# My 2nd and 3rd ingots



## Anonymous (Apr 8, 2009)

the one with the sink in it is #2 and the smooth one is #3. I slowly took the heat away from the 3rd one and it didnt sink as much. Both are from the same batch of gold. Both weigh 5oz exactly.

This is the first refining of them. Going to listen to Harold cause he hasnt led me astray yet and going to inquart with silver and refine again.

Thank you all!!!!!

Brian


----------



## Harold_V (Apr 9, 2009)

Aerostar Driver said:


> This is the first refining of them. Going to listen to Harold cause he hasnt led me astray yet and going to inquart with silver and refine again.


If you mean you're going to re-refine those ingots, *don't inquart*! Simply melt and pour as shot, then dissolve in AR. The shot will readily dissolve, thanks to the huge surface area you create, and the fact that the gold borders on pure. 

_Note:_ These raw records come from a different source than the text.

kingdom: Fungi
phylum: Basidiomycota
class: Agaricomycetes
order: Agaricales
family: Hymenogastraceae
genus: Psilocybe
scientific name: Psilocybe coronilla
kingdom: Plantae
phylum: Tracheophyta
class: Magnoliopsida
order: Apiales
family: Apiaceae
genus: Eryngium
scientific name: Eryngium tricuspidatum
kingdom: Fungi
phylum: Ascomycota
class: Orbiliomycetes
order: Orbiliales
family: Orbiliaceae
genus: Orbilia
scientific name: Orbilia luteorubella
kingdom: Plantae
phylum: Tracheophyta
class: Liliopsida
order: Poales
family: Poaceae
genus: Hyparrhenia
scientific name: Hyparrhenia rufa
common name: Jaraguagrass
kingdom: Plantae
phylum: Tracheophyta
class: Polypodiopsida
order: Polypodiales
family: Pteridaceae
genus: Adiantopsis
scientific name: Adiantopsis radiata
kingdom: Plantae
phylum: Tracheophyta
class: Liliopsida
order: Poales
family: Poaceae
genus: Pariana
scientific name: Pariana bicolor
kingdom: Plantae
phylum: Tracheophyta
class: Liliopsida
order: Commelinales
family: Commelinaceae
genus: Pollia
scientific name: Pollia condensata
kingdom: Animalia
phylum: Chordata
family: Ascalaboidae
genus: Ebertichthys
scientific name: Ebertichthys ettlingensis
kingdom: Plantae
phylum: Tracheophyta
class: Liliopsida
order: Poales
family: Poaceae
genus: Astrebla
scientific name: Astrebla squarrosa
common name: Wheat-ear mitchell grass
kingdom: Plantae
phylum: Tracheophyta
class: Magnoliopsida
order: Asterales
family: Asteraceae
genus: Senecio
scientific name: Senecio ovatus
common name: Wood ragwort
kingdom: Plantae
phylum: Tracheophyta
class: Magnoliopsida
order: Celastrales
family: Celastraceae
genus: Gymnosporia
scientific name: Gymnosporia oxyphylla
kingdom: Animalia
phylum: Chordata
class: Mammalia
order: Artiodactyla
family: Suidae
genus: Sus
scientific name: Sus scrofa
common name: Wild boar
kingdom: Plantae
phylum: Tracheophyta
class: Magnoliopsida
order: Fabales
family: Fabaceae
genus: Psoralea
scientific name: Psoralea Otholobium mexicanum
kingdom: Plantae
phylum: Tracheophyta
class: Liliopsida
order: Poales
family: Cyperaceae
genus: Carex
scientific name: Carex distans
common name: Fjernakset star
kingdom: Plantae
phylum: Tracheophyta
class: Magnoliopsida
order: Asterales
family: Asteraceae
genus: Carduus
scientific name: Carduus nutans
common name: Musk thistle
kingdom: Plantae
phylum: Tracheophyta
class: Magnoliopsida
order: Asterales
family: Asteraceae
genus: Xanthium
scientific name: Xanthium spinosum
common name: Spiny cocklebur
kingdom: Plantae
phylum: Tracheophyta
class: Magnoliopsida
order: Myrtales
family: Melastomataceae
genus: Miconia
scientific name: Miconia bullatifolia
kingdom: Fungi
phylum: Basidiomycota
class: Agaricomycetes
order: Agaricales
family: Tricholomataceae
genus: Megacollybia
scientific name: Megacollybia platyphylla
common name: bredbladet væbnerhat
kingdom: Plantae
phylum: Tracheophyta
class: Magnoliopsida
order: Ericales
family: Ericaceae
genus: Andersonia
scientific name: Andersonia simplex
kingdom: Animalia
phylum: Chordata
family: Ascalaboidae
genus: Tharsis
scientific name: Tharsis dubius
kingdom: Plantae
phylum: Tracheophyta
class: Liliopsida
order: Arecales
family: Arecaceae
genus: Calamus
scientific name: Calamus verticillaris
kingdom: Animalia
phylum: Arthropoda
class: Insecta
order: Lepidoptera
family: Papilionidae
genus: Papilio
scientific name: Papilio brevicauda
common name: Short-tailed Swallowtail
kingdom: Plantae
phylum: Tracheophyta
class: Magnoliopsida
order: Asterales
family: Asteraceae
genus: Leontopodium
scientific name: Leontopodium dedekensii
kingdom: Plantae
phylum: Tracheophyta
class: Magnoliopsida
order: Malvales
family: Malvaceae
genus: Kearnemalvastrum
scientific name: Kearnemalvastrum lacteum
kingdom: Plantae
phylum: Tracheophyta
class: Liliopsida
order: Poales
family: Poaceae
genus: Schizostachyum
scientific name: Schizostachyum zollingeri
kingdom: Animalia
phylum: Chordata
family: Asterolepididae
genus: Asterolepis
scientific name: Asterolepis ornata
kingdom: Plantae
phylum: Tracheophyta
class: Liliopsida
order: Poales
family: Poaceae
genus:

There is nothing to be gained by inquartation in this case. It is invaluable when you have gold alloy that contains base metals and silver, however. You must either raise the gold percentage or lower it to be successful in dissolving the alloys. 

Harold


----------



## leavemealone (Apr 9, 2009)

What are you recovering this gold from?


----------



## Anonymous (Apr 9, 2009)

Harold Thank you very much!!!!

The gold was recovered from scrap jewelery


----------